Os perigos da alienação parental

Enviada em 20/05/2021

O seriado “A casa da Raven”, continuação do sucesso “As visões da Raven”, retrata a vida das duas amigas Rae e Chelsea, ambas mães divorciadas. A protagonista é mãe de gêmeos e mantém uma relação saudável com seu ex-cônjuge, enquanto sua melhor amiga vive o oposto, o que dificulta na criação de seu filho. Fora das telas, casos como o de Chelsea acontecem com frequência, isso se dá pois: casais, ainda em relação estável ou não, usam os filhos como instrumento para desqualificar o outro parceiro, de forma direta ou indireta, também, a presença de estigmas que impedem o debate acerca das causas e consequências dessa atividade fomenta para a perpetuação deste problema em nossa sociedade.

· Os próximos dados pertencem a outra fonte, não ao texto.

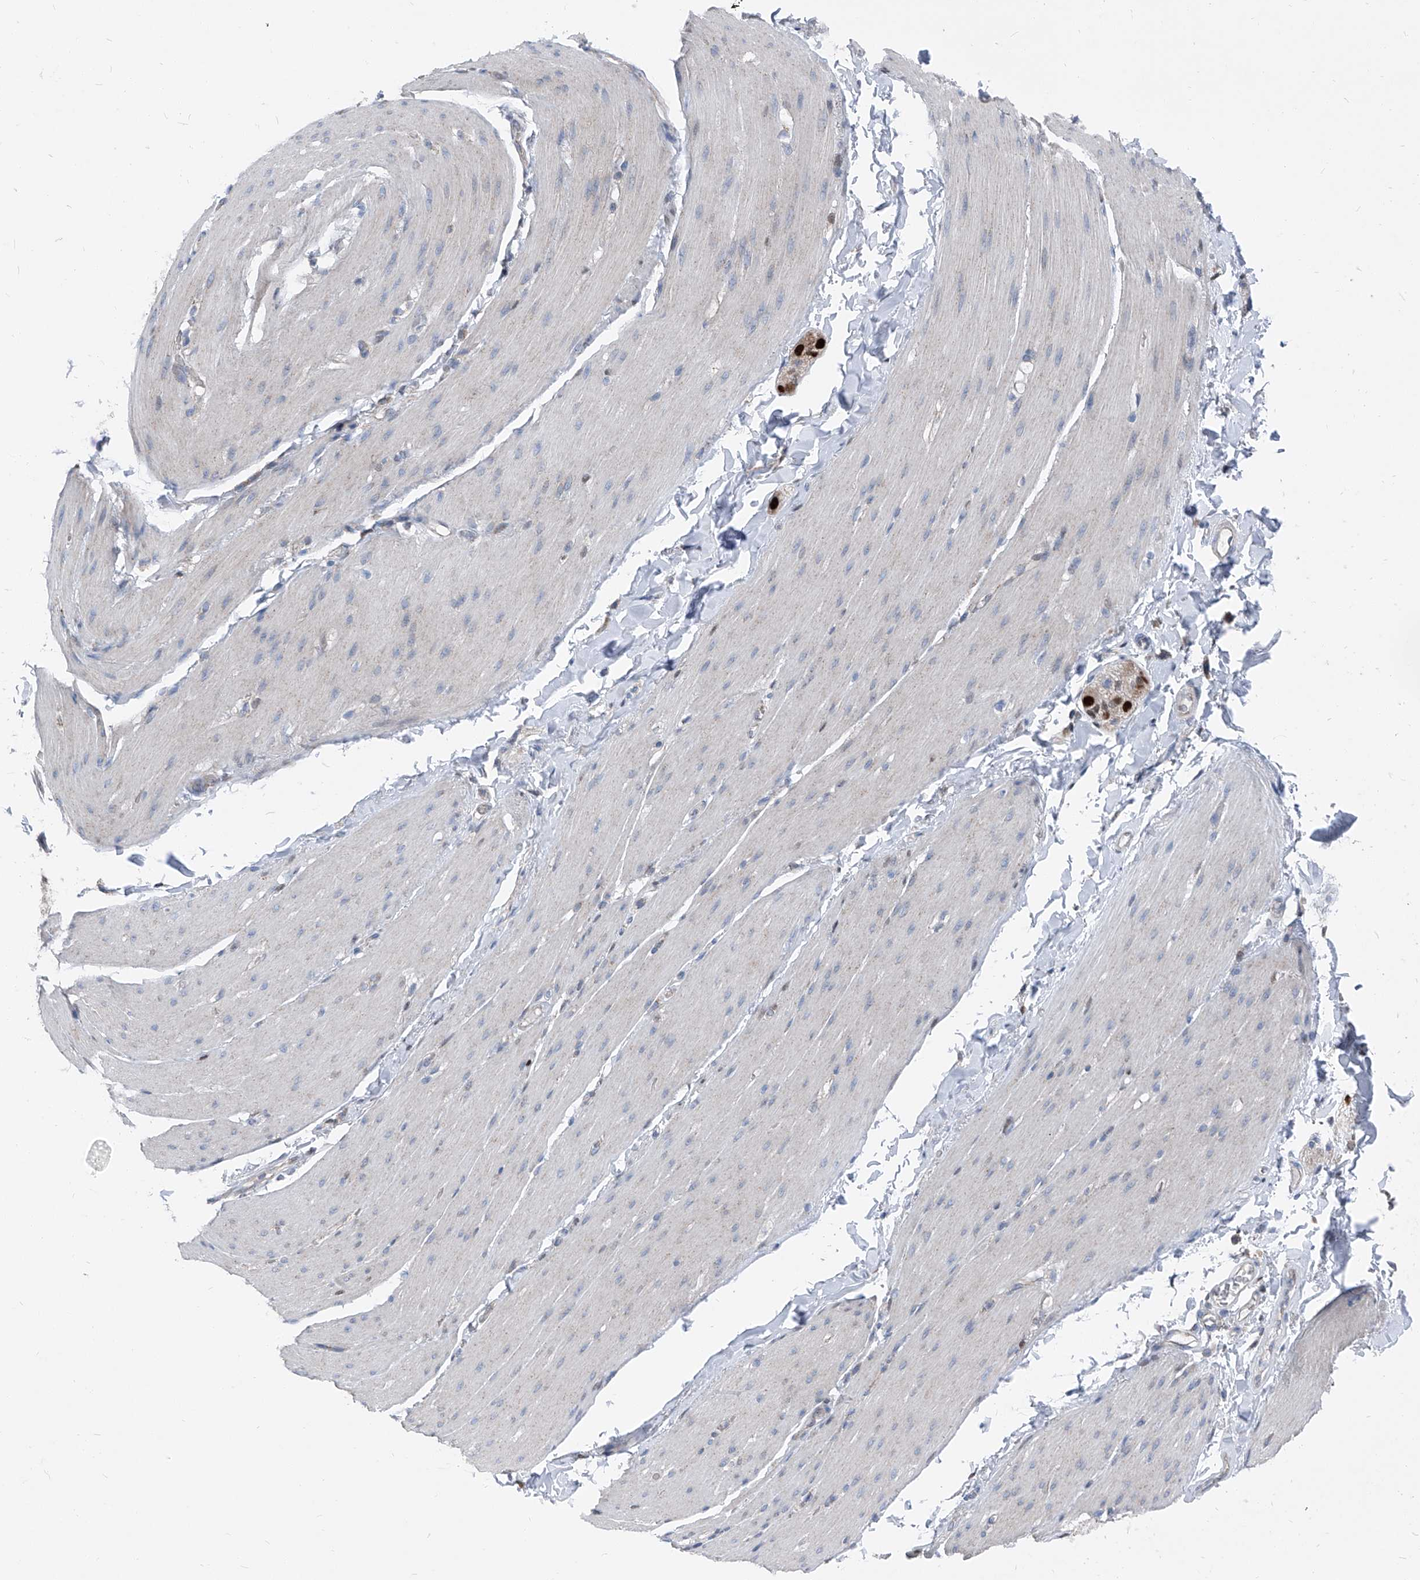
{"staining": {"intensity": "negative", "quantity": "none", "location": "none"}, "tissue": "smooth muscle", "cell_type": "Smooth muscle cells", "image_type": "normal", "snomed": [{"axis": "morphology", "description": "Normal tissue, NOS"}, {"axis": "topography", "description": "Smooth muscle"}, {"axis": "topography", "description": "Small intestine"}], "caption": "High magnification brightfield microscopy of unremarkable smooth muscle stained with DAB (brown) and counterstained with hematoxylin (blue): smooth muscle cells show no significant positivity. The staining was performed using DAB to visualize the protein expression in brown, while the nuclei were stained in blue with hematoxylin (Magnification: 20x).", "gene": "AGPS", "patient": {"sex": "female", "age": 84}}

A “priori”, a síndrome de alienação parental, SAP, é caracterizada pela utilização de um ou mais filhos por um de seus responsáveis para desqualificar o outro guardião das atividades correspondentes à criação do menor. Segundo o Tribunal de Justiça de Minas Gerais, TJMG, os casos dessa natureza são cada vez mais frequentes, o aumento destes entre 2016 e 2017 foi de quase 100%, de cerca de 550 para mais de 1000 denúncias em um ano. Assim como é exibido na série televisiva, essa atividade nem sempre é explícita, ela é realizada através micro ações, as quais muitas vezes não são perceptíveis. Assim, a problemática se dá pois em tese, quem deveria cuidar e amar, torna-se o motivo da dor, já que a alienação parental é um abuso psicológico e pode ser considerado crime segundo a lei 13.341/2017.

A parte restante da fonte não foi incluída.